___ Records
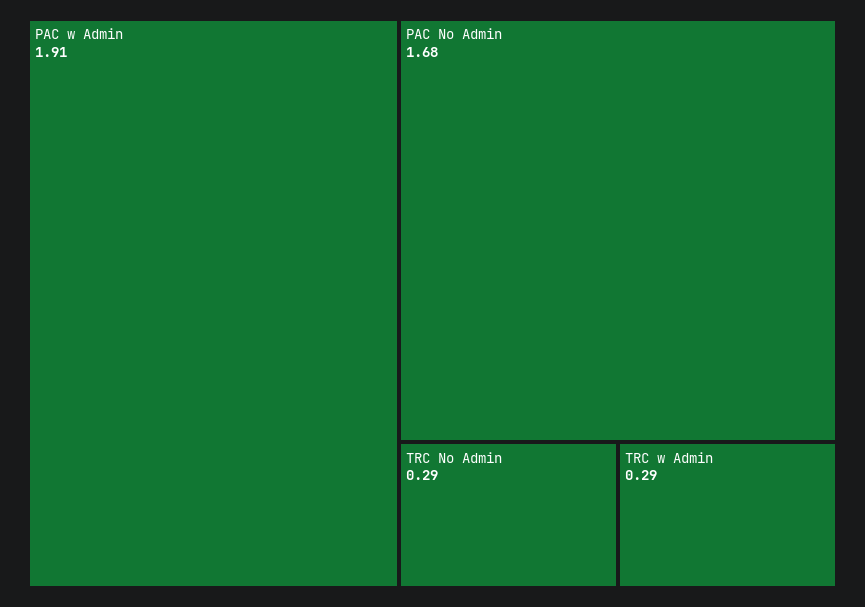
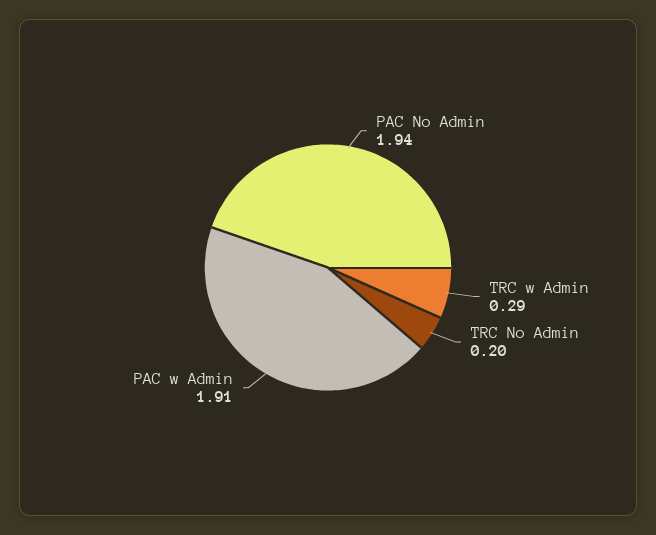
  {
    "PAC w Admin": 1.91,
-   "PAC No Admin": 1.68,
+   "PAC No Admin": 1.94,
-   "TRC No Admin": 0.29,
+   "TRC No Admin": 0.2,
    "TRC w Admin": 0.29
  }

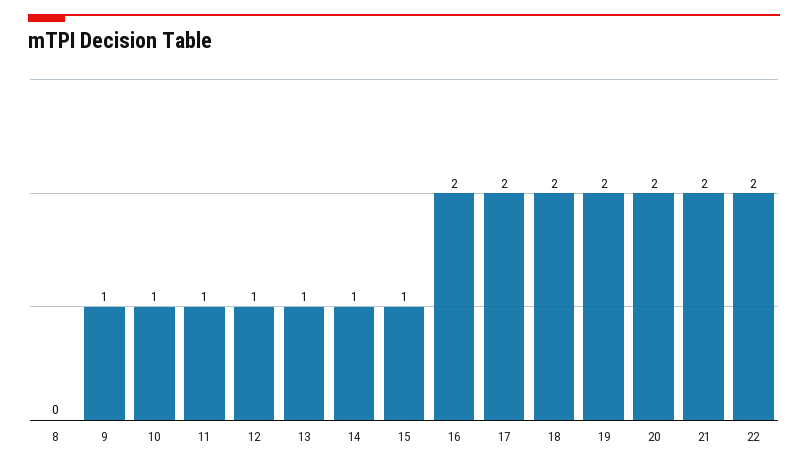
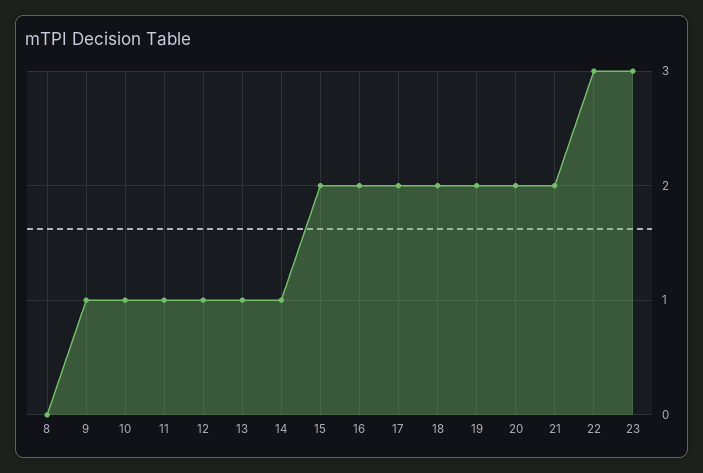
  {
    "8": 0,
    "9": 1,
    "10": 1,
    "11": 1,
    "12": 1,
    "13": 1,
    "14": 1,
-   "15": 1,
+   "15": 2,
    "16": 2,
    "17": 2,
    "18": 2,
    "19": 2,
    "20": 2,
    "21": 2,
-   "22": 2
+   "22": 3,
+   "23": 3
  }

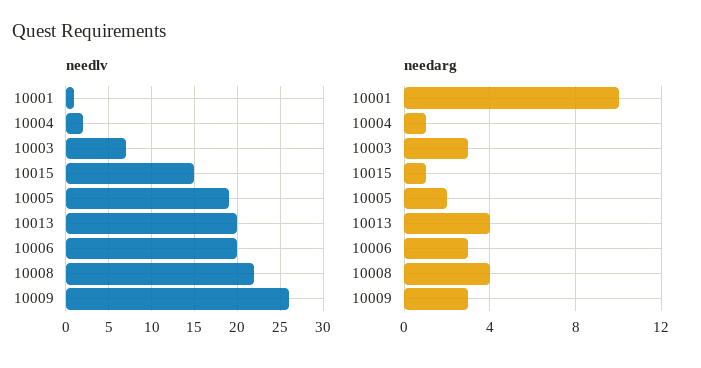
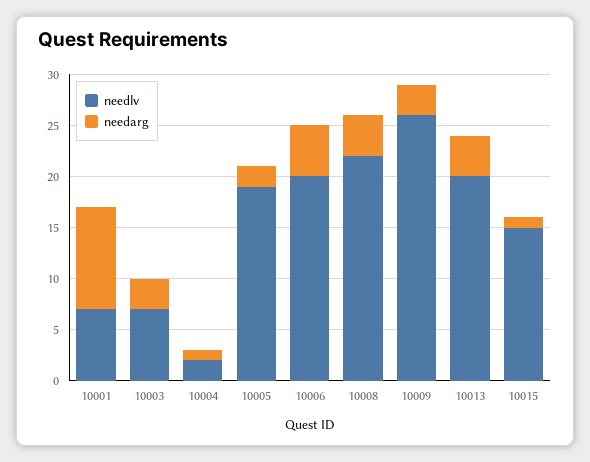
  {
    "needlv": {
-     "10001": 1,
+     "10001": 7,
      "10004": 2,
      "10003": 7,
      "10015": 15,
      "10005": 19,
      "10013": 20,
      "10006": 20,
      "10008": 22,
      "10009": 26
    },
    "needarg": {
      "10001": 10,
      "10004": 1,
      "10003": 3,
      "10015": 1,
      "10005": 2,
      "10013": 4,
-     "10006": 3,
+     "10006": 5,
      "10008": 4,
      "10009": 3
    }
  }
______
**About this task**: Find how many lines of the listing hold "Admin" and give the number by itself.

**Written answer**: 6